**List of tasks:**
(A) Reproduce the stretch from "Input: push(3, 0), top(0)" through "implement the idea." in the article on growable multiple stacks.
(B) Name every operation that the article on growable multiple stacks says the data structure must handle.
(C) Please go on with the article on growable multiple stacks, picking up after its final sentence.

**Given passage:**
▼
In this article, we will see how to create a data structure that can handle multiple stacks with growable size. The data structure needs to handle three operations:

  • push(x, stackNum) = pushes value x to the stack numbered stackNum
  • pop(stackNum) = pop the top element from the stack numbered stackNum
  • top(stackNum) = shows the topmost element of the stack stackNum.

Example:

Suppose the given multi stack is [{1, 2}, {4, 6}, {9, 10}]

Input: push(3, 0), top(0)
push(7, 1), top(1)
pop(2), top(2)

Output: 3, 7, 9

Explanation: When 3 is pushed in stack 0, the stack becomes {1, 2, 3}. So the top element is 3. 
When 7 is pushed in stack 1, the stack becomes {4, 6, 7}. So the top element is 7.
When topmost element is popped from stack 2, the stack becomes {9}. So the topmost element is 9

 

Approach: Follow the approach mentioned below to implement the idea. 

  • Store the size and the top index of every stack in arrays sizes[] and topIndex[].
  • The sizes will be stored in a prefix sum array (using a prefix array sum will help us find the start/size of a stack in O(1) time)
  • If the size of a stack reaches the maximum reserved capacity, expand the reserved size (multiply by 2)
  • If the size of a stack gets down to a quarter of the reserved size shrink the reserved size (divide it by 2)
▲
**Data shown:**
▼
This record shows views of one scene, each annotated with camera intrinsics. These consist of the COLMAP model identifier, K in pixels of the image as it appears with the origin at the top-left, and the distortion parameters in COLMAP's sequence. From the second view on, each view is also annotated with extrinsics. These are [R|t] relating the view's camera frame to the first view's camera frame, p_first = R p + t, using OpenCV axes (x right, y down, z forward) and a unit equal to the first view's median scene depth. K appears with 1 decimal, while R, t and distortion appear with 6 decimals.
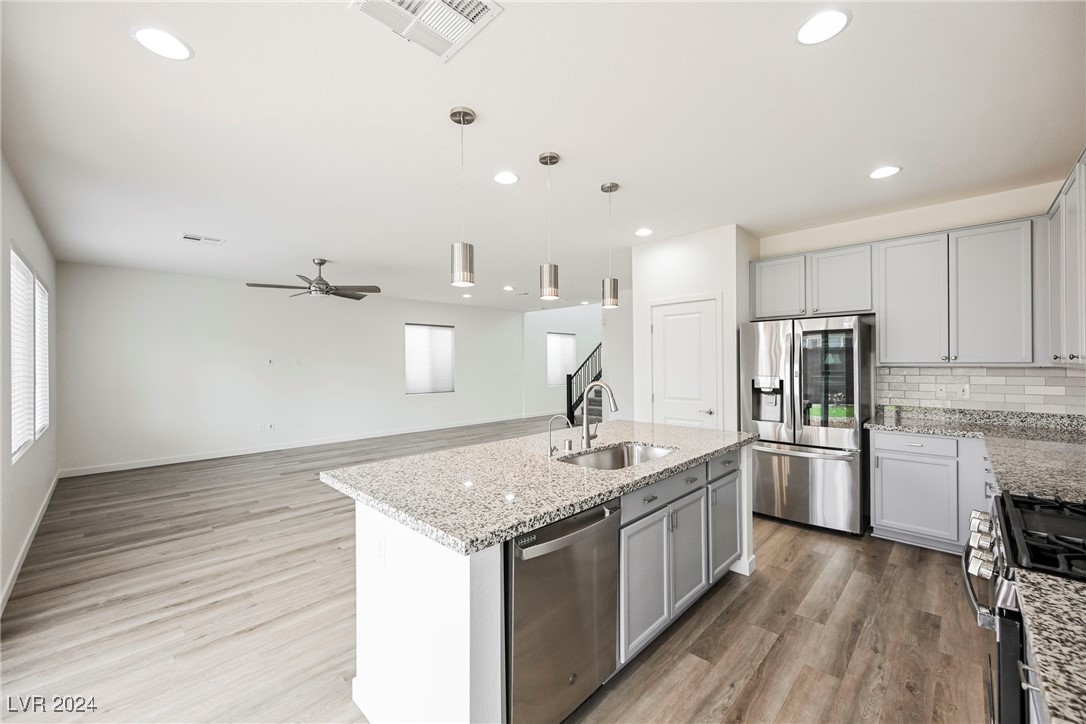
lens RADIAL K [[433.7, 0, 543.0], [0, 433.7, 362.0], [0, 0, 1]] dist [-0.009457, 0.000142]
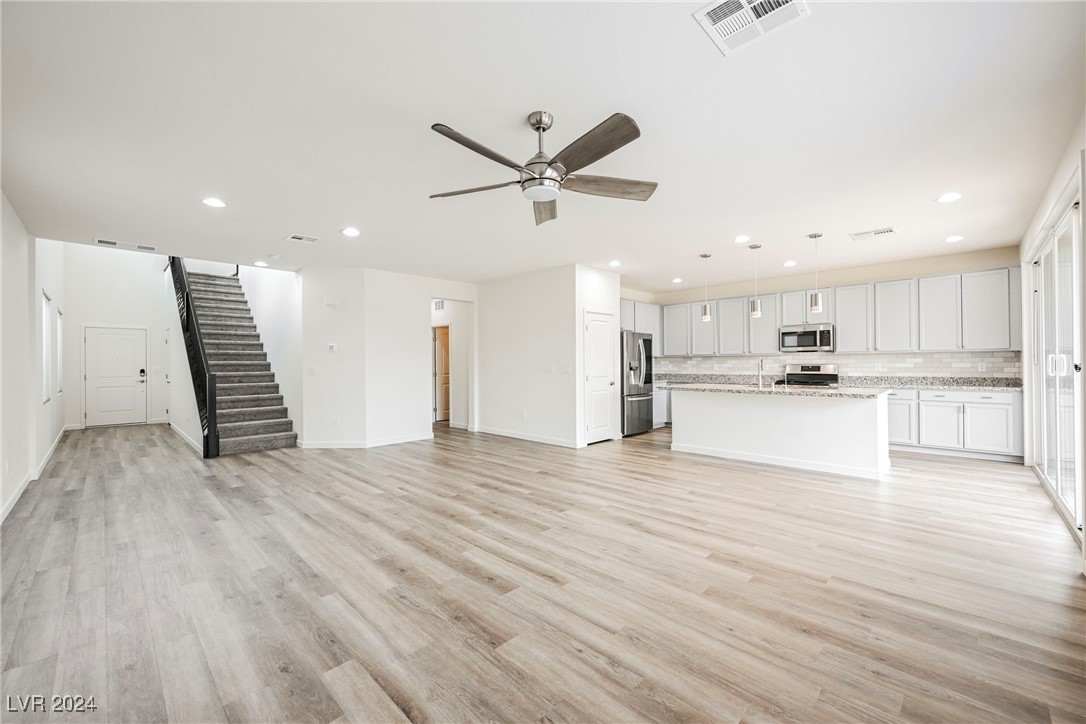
▲
**Responses:**
(A)
Input: push(3, 0), top(0)
push(7, 1), top(1)
pop(2), top(2)

Output: 3, 7, 9

Explanation: When 3 is pushed in stack 0, the stack becomes {1, 2, 3}. So the top element is 3. 
When 7 is pushed in stack 1, the stack becomes {4, 6, 7}. So the top element is 7.
When topmost element is popped from stack 2, the stack becomes {9}. So the topmost element is 9

 

Approach: Follow the approach mentioned below to implement the idea.

(B)
- push(x, stackNum)
- pop(stackNum)
- top(stackNum)

(C)
  • Every time we need to expand/shrink a stack in the data structure, the indexes of other stacks might change so we need to take care of that. That is taken care by incrementing/decrementing value of sizes[] and topIndex[] arrays (we can do that in O(number of stacks) time).

Below is the implementation : 

C++




#include <bits/stdc++.h>
using namespace std;
 
template <typename T>
 
// Class to implement multistack
class MultiStack {
    int numberOfStacks;
    vector<T> values;
    vector<int> sizes, topIndex;
 
public:
    // Constructor to create k stacks
    // (by default 1)
    MultiStack(int k = 1)
        : numberOfStacks(k)
    {
        // reserve 2 elements for each stack first
        values = vector<T>(numberOfStacks << 1);
 
        // For each stack store the index
        // of the element on the top
        // and the size (starting point)
        sizes = vector<int>(numberOfStacks);
        topIndex = vector<int>(numberOfStacks);
 
        // Sizes is a prefix sum vector
        for (int size = 2, i = 0; i < numberOfStacks;
             i++, size += 2)
            sizes[i] = size, topIndex[i] = size - 2;
    }
 
    // Push a value in a stack
    void push(int stackNum, T val)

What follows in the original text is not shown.